- Date posted
- 6y
- Date posted
- 6y
I hear and understand you 100% - I depersonalize as well when the anxiety becomes too much. I know it’s awful and I’m sorry you have to go through it. Just know that as the anxiety goes down, so too will the depersonalization. Rocd is a double edge sword, I too have had one day I’m worried I don’t love him and then the next that he’s cheating on me. Then some days, I’m completely fine.
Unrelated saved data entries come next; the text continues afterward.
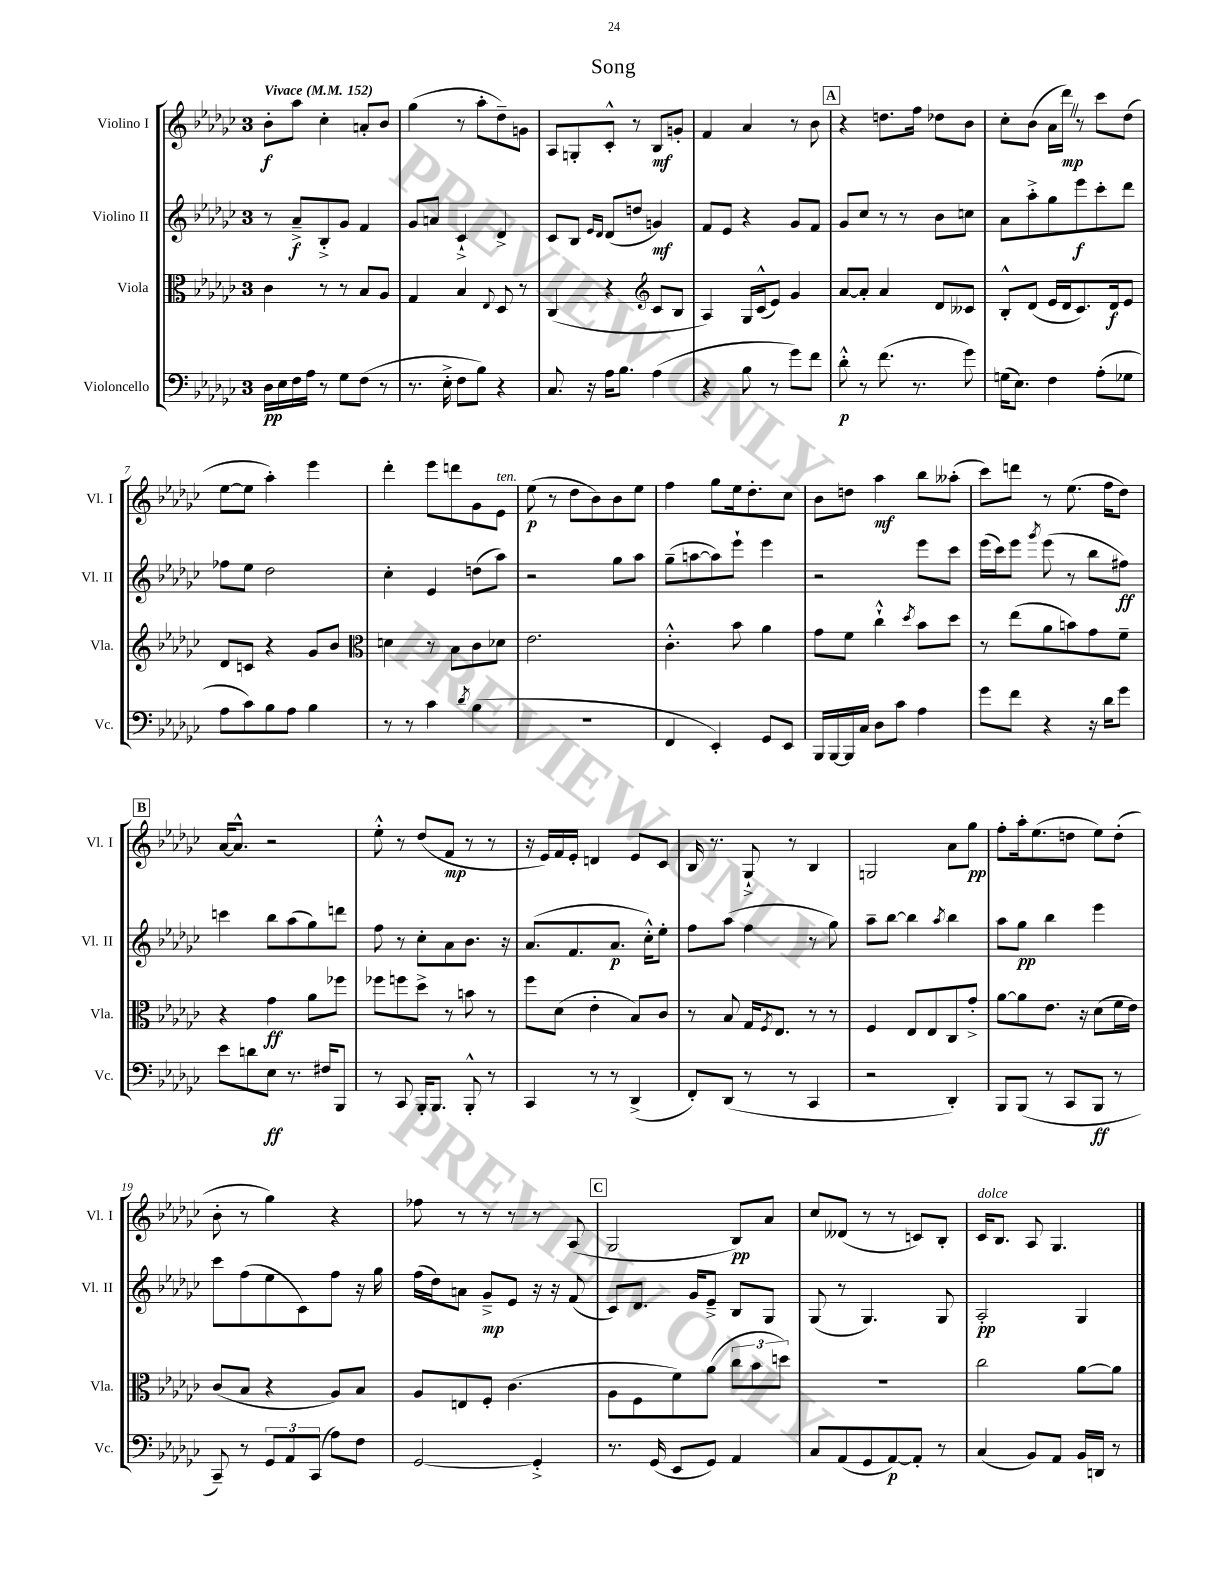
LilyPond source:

\header { title = "Song" }
<<
\new StaffGroup <<
\new Staff = "s0" \with { instrumentName = "Violino I" shortInstrumentName = "Vl. I" } {
    \clef treble \key ges \major \once \override Staff.TimeSignature.style = #'single-digit \time 3/4 \tempo "Vivace" 4 = 152
    bes'8-.\f aes''8 ces''4-. a'8-. bes'8 |
    ges''4( r8 aes''8-. des''8--) g'8 |
    aes8 g8-. ces'8-.-^ r8 bes8\mf g'8-. |
    f'4 aes'4 r8 bes'8 |
    \mark \markup { \box "A" } r4 d''8. f''16 des''8 bes'8 |
    ces''8-. bes'8( aes'16 des'''16\mp) \once \override BreathingSign.text = \markup { \musicglyph "scripts.caesura.straight" } \breathe r8 ces'''8 des''8( |
    ees''8~ ees''8 aes''4-.) ees'''4 |
    des'''4-. ees'''8 d'''8 ges'8 ees'8^\markup { \italic "ten." } |
    ees''8\p( r8 des''8 bes'8) bes'8 ees''8 |
    f''4 ges''8 ees''16 des''8.-. ces''8 |
    bes'8 d''8 aes''4\mf bes''8 aeses''8-.( |
    ces'''8) d'''8 r8 ees''8.( f''16 des''8) |
    \mark \markup { \box "B" } aes'16~ aes'8.-^ r2 |
    ees''8-.-^ r8 des''8( f'8\mp r8 r8 |
    r16 ees'16) f'16 ees'16-. d'4 ees'8 ces'8 |
    bes16 r8. ges8-!-> r8 bes4 |
    g2 aes'8 ges''8\pp |
    f''8-. aes''16-. ees''8.( d''8 ees''8) d''8-.( |
    bes'8-. r8 ges''4) r4 |
    fes''8 r8 r8 r8 r8 aes8( |
    \mark \markup { \box "C" } ges2 bes8\pp) aes'8 |
    ces''8 deses'8( r8 r8 c'8) bes8-. |
    ces'16^\markup { \italic "dolce" } bes8. aes8 ges4. \bar "|." |
}
\new Staff = "s1" \with { instrumentName = "Violino II" shortInstrumentName = "Vl. II" } {
    \clef treble \key ges \major \once \override Staff.TimeSignature.style = #'single-digit \time 3/4
    r8 aes'8--->\f bes8-.-> ges'8 f'4 |
    ges'8 a'8 ces'4-!-> des'4-> |
    ces'8 bes8 \grace { ees'16 des'16 } des'8( d''8 g'4\mf) |
    f'8 ees'8 r4 ges'8 f'8 |
    \mark \markup { \box "A" } ges'8 ces''8 r8 r8 bes'8 c''8 |
    aes'8 aes''8-.-> ges''8 ees'''8\f ces'''8-. des'''8 |
    fes''8 ees''8 des''2 |
    ces''4-. ees'4 d''8( aes''8) |
    r2 ges''8 aes''8 |
    ges''8--( a''8~ a''8) ees'''8-! ees'''4 |
    r2 ees'''8 ces'''8 |
    ees'''16( ces'''16) ees'''8 \acciaccatura { ges'''8 } ees'''8( r8 bes''8 fis''8\ff) |
    \mark \markup { \box "B" } c'''4 bes''8 aes''8( ges''8) d'''8 |
    f''8 r8 ces''8-. aes'8 bes'8. r16 |
    aes'8.( f'8. aes'8.\p ces''16-.-^) ees''8-. |
    f''8 aes''8( f''4 r8 ges''8) |
    aes''8-- bes''8~ bes''4 \acciaccatura { aes''8 } bes''4 |
    aes''8 ges''8\pp bes''4 ees'''4 |
    ces'''8 f''8( ees''8 ces'8) f''8 r16 ges''16 |
    f''16( des''16) a'8 ges'8--->\mp ees'8 r16 r16 f'8( |
    \mark \markup { \box "C" } ces'8) des'8. ges'16 ees'8---> bes8 ges8 |
    ges8( r8 ges4.) ges8 |
    aes2-.\pp ges4 \bar "|." |
}
\new Staff = "s2" \with { instrumentName = "Viola" shortInstrumentName = "Vla." } {
    \clef alto \key ges \major \once \override Staff.TimeSignature.style = #'single-digit \time 3/4
    ces'4 r8 r8 bes8 aes8 |
    ges4 bes4 \appoggiatura { ees8 } des8 r8 |
    ces4( r4 \clef treble ces'8 bes8 |
    aes4) ges16 ces'16-^( ees'8) ges'4 |
    \mark \markup { \box "A" } aes'8~ aes'8-. aes'4 des'8 ceses'8 |
    bes8-.-^ des'8( ees'16 des'16 ces'8.) des'16\f ees'8 |
    des'8 c'8 r4 ges'8 bes'8 |
    \clef alto d'4 r8 bes8 ces'8 des'8 |
    ees'2. |
    ces'4.-.-^ bes'8 aes'4 |
    ges'8 f'8 ces''4-!-^ \acciaccatura { des''8 } bes'8 des''8 |
    r8 ees''8( aes'8 b'8) ges'8 f'8-- |
    \mark \markup { \box "B" } r4 ges'4\ff aes'8 fes''8 |
    fes''8 f''8 des''8-> r8 b'8 r8 |
    f''8 des'8( ees'4-. bes8) ces'8 |
    r8 bes8 ges16 \acciaccatura { f8 } ees8. r8 r8 |
    f4 ees8 ees8 ces8 ges'8-.-> |
    aes'8~ aes'8 ees'8. r16 des'8( f'16 ees'16) |
    ces'8( bes8 r4 aes8) bes8 |
    aes8 e8 f8-. ces'4.( |
    \mark \markup { \box "C" } aes8 f8 f'8) aes'8( \tuplet 3/2 { ces''8 bes'8 d''8) } |
    R2. |
    ces''2 aes'8~ aes'8 \bar "|." |
}
\new Staff = "s3" \with { instrumentName = "Violoncello" shortInstrumentName = "Vc." } {
    \clef bass \key ges \major \once \override Staff.TimeSignature.style = #'single-digit \time 3/4
    des16\pp ees16 f16 aes16 r8 ges8 f8( r8 |
    r8. ees16-.-> f8 bes8) r4 |
    ces8. r16 aes16 bes8. aes4( |
    r4 bes8 r8 ges'8) f'8 |
    \mark \markup { \box "A" } des'8-.-^\p r8 f'8.( r8. ges'8) |
    g16( ees8.) f4 aes8-.( ges8 |
    aes8 ces'8) bes8 aes8 bes4 |
    r8 r8 ces'4 \acciaccatura { des'8 } bes4( |
    R2. |
    f,4 ees,4-.) ges,8 ees,8 |
    bes,,16 bes,,16~ bes,,16 ces16 des8 ces'8 aes4 |
    ges'8 f'8 r4 r16 des'16 ges'8 |
    \mark \markup { \box "B" } ees'8 d'8 ees8\ff r8. fis16 bes,,8 |
    r8 ces,8 bes,,16-. bes,,8. bes,,8-.-^ r8 |
    ces,4 r8 r8 des,4->( |
    f,8-.) des,8( r8 r8 ces,4 |
    r2 des,4-.) |
    bes,,8 bes,,8( r8 ces,8 bes,,8\ff r8 |
    ces,8--) r8 \tuplet 3/2 { ges,8 aes,8 ces,8( } aes8) f8 |
    ges,2~ ges,4-.-> |
    \mark \markup { \box "C" } r8. ges,16( ees,8 ges,8) aes,4 |
    ces8 aes,8( ges,8 aes,8~\p) aes,8-. r8 |
    ces4( bes,8) aes,8 bes,16 d,16 r8 \bar "|." |
}
>>
>>
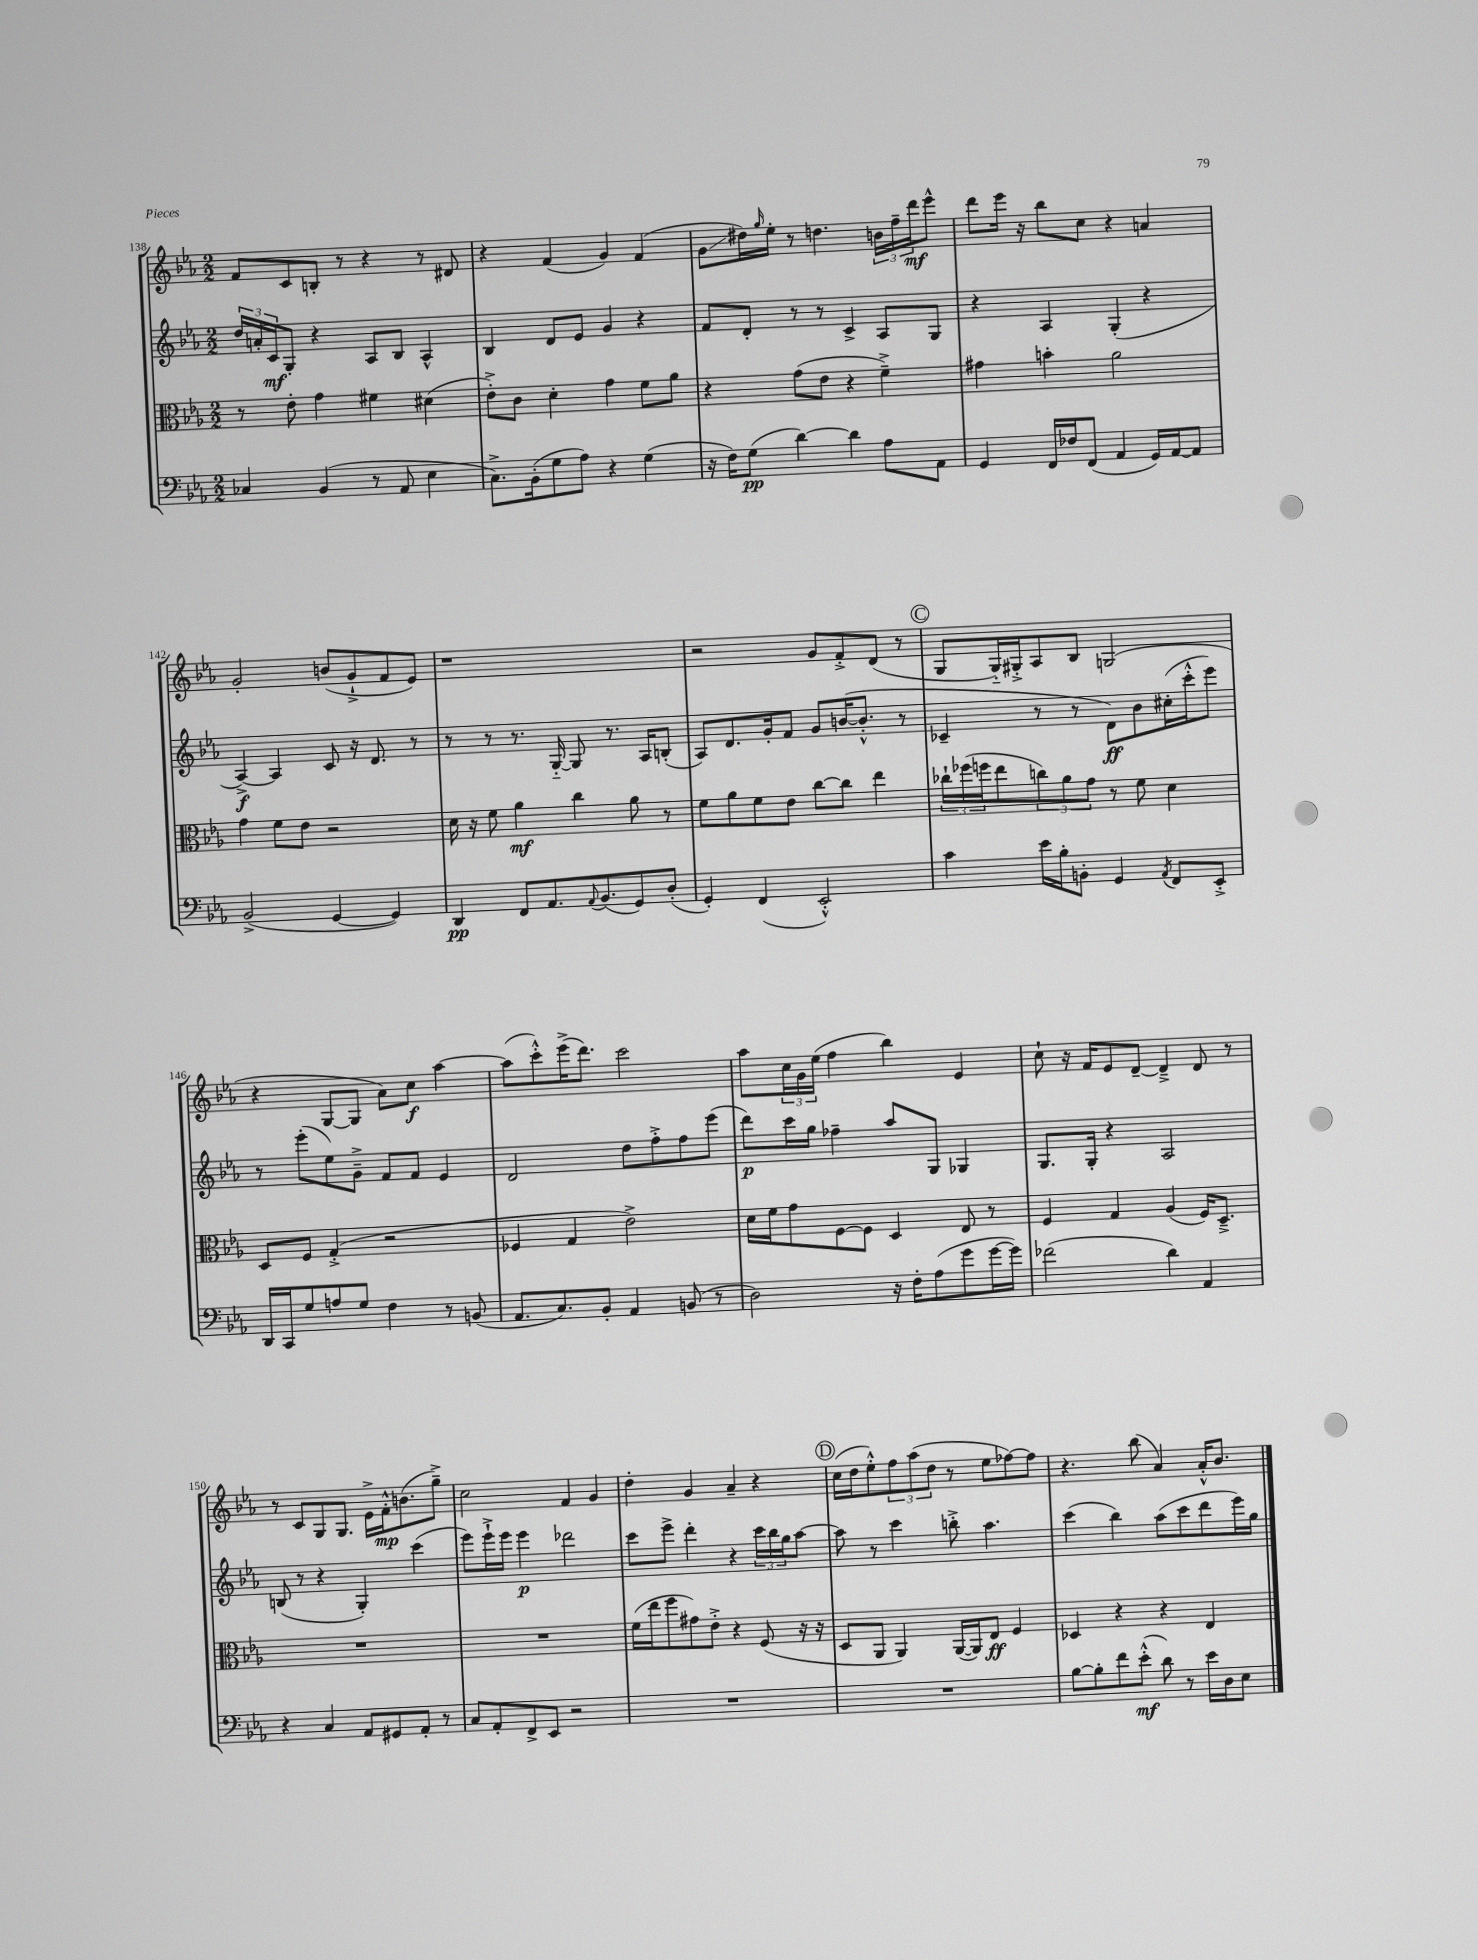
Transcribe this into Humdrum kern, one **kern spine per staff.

**kern	**kern	**kern	**kern
*staff4	*staff3	*staff2	*staff1
*clefF4	*clefC3	*clefG2	*clefG2
*k[b-e-a-]	*k[b-e-a-]	*k[b-e-a-]	*k[b-e-a-]
*M2/2	*M2/2	*M2/2	*M2/2
4C-	8r	24dd	8f
.	.	24a'	.
.	.	24c	.
.	8e-'	8G'	8c
(4BB-	4g	4r	8B'
.	.	.	8r
8r	4f#	8A-	4r
8AA-	.	8B-	.
4E-	(4d#	4A-^^	8r
.	.	.	8d#
=	=	=	=
8.C^)	8e-'^)	4B-	4r
.	8c	.	.
(16BB-'	.	.	.
8G	4d'	8d	(4f
8A-)	.	8e-	.
4r	4g	4g	4g)
(4G	8f	4r	(4f
.	8a-	.	.
=	=	=	=
16r	4r	8f	8g
16F)	.	.	.
(8G	.	8d'	16dd#)
.	.	.	16qqgg
.	.	.	16ee-'
[4d)	(8g	8r	8r
.	8e-	8r	4.dd
4d]	4r	4c^	.
8A-	4f~^)	8A-	24b
.	.	.	24ff~
.	.	.	24ddd
8AA-	.	8G	8eee-^^
=	=	=	=
4GG	4g#	4r	8ddd
.	.	.	16eee-
.	.	.	16r
16FF	4b'	4A-	8bb-
16F-	.	.	.
(8FF	.	.	8cc
4AA-	2a-	(4G'	4r
16GG)	.	4r	4a
[16AA-	.	.	.
8AA-]	.	.	.
=	=	=	=
(2BB-^	4g	[4A-^)	2g'
.	8f	4A-]	.
.	8e-	.	.
[4GG	2r	8c	(8b
.	.	16r	8g`^
.	.	8.d	.
4GG])	.	.	8f
.	.	8r	8e-)
=	=	=	=
4DD	16d	8r	1r
.	16r	.	.
.	8f	8r	.
8FF	4a-	8.r	.
8.AA-	.	.	.
.	.	[16G'~	.
.	4cc	8G]	.
8qqAA-	.	.	.
(8.BB-	.	.	.
.	.	8.r	.
8GG)	8a-	.	.
.	.	16A-	.
(8D'	8r	(8B'	.
=	=	=	=
4GG')	8f	8A-)	2r
.	8a-	8.d	.
(4FF	8f	.	.
.	.	16g'	.
.	8e-	8f	.
2EE-'^^)	[8cc	8g	8g
.	8cc]	([16b	8f'^
.	.	8.b'^^]	.
.	4ee-	.	(8d
.	.	8r	8r
=	=	=	=
4c	24cc-`	4c-~	8G
.	(24ff-	.	.
.	24ff	.	.
.	8ee-	.	16G'~)
.	.	.	16G#'^
16e-	12cc)	8r	8A-
16B-'	.	.	.
.	12a-	.	.
8BB'	.	8r	8B-
.	12g	.	.
4GG	8r	8d)	(2G
.	8f	8b-	.
8qAA-	.	.	.
8FF	4d	(16cc#'	.
.	.	16ccc'^^	.
8EE-'^	.	8eee-)	.
=	=	=	=
16DD	8D	8r	4r
16CC	.	.	.
8G	8F	(8eee-'	.
8A	(4G'^	8ee-)	[8G
8G	.	8g~^	8G]
4F	2r	8f	8a-)
.	.	8f	8cc
8r	.	4e-	[4aa-
(8BB	.	.	.
=	=	=	=
8.AA-	4F-	2d	(8aa-]
.	.	.	8ccc'^^)
8.C)	.	.	.
.	4G	.	(16eee-^
.	.	.	8.ddd)
8BB-'	.	.	.
4AA-	2e-^)	8dd	2ccc
.	.	8ff'^	.
(8BB	.	8ff	.
8r	.	(8eee-	.
=	=	=	=
2D)	16d	8ddd)	8aa-
.	16f	.	.
.	8g	16ccc	24cc
.	.	.	24g
.	.	16gg	.
.	.	.	(24ee-
.	[8F	4ff-~	4ff
.	8F]	.	.
16r	4D	8aa-	4bb-)
16F'	.	.	.
(8A-	.	8G	.
8g	8E-	4G-	4e-
[16g	8r	.	.
16g])	.	.	.
=	=	=	=
(2f-	4F	8.G	8cc`
.	.	.	16r
.	.	16G'	16f
.	4G	4r	8e-
.	.	.	[8d~
4d)	(4A-	2A-	4d~^]
4AA-	16F)	.	8d
.	8.D~^	.	.
.	.	.	8r
=	=	=	=
4r	1r	(8B	8r
.	.	8r	8c
4C	.	4r	8G
.	.	.	8.G
8AA-	.	4G')	.
.	.	.	16e-^
8GG#	.	.	16f'^^
.	.	.	(8.b
8AA-'	.	(4ccc	.
8r	.	.	8gg~^)
=	=	=	=
8C	1r	8eee-)	2cc
8AA-'	.	16eee-`^	.
.	.	16eee-	.
8FF^	.	4eee-	.
8EE-	.	.	.
2r	.	2ddd-	4f
.	.	.	4g
=	=	=	=
1r	(16f	8ccc	4dd'
.	16ee-	.	.
.	8ff	8eee-^	.
.	8g#)	4ddd'	4g
.	8e-'^	.	.
.	4r	4r	4a-~
.	(8F	24ccc	4r
.	.	24bb-	.
.	.	24gg	.
.	16r	[8aa-	.
.	16r	.	.
=	=	=	=
1r	8D	8aa-]	(16cc
.	.	.	16dd
.	8AA-	8r	8ee-'^^)
.	4AA-)	4ccc	12ff
.	.	.	(12aa-
.	.	.	12dd
.	([16AA-	8bb'^	8r
.	16AA-])	.	.
.	8E-	4.aa-	8ee-
.	4F	.	[8ff-)
.	.	.	8ff-]
=	=	=	=
[8B-	4D-	(4ccc	4.r
8B-']	.	.	.
8f	4r	4bb-)	.
(8e-'^^	.	.	(8bb-
8d)	4r	(8aa-	4a-)
8r	.	8ccc	.
16e-	4E-	8ddd	16a-'^^
16D	.	.	8.b-
8E-	.	16eee-)	.
.	.	16gg	.
==	==	==	==
*-	*-	*-	*-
What works best for me are scripts when the thought comes up. Acknowledging the thought “ I hate these OCD thoughts (or Eugene as I call them) , then acknowledge the possibility of those thoughts being real - this part helps the most, I find - hardest part though too -“ yeah I could be falling out of love or my boyfriend could be cheating or fantasizing about others” , acknowledged how you would respond “ if these are true then I will confront that when and if it comes up” , acknowledged what you believe how , “ I doubt that is happening , but for now I’m going to lean into what I value and that’s our relationship etc”
- Date posted
- 6y
No problem at all, all from erp with my therapist. I’m going through a rough patch myself right now and because it’s a mood disorder it makes you feel so crappy about yourself , we are strong and can do it! The negativity is the worst !
- Date posted
- 6y
If I can ask, how has rocd affected this relationship? What have you said/ done?
- Date posted
- 6y
I have noticed I haven’t done much at all to combat my ocd, I slack on my exposure practices and give in to every little thought wether it be my boyfriend is cheating, has stopped liking me, or I have stopped liking him, Its made me a very jealous person - to the point where I get upset if there are attractive girls in movies/shows because I tell myself that my boyfriend is probably fantasying over them. It’s ridiculous and makes me feel so guilty and ashamed of my thoughts but they are so loud and persistent. I really appreciate that question because it really did help flip my perspective, I would never want to tell someone who is having this same problem the things I tell myself but I do feel like I’ve been in the same place for so long. OCD makes you realize it literally all comes down to you and sometimes that pressure makes me depersonalize. It’s very exhausting
- Date posted
- 6y
I swear everything I say is reassurance one way or the other lol
- Date posted
- 6y
You have no idea how much I appreciate this! Thank you so much?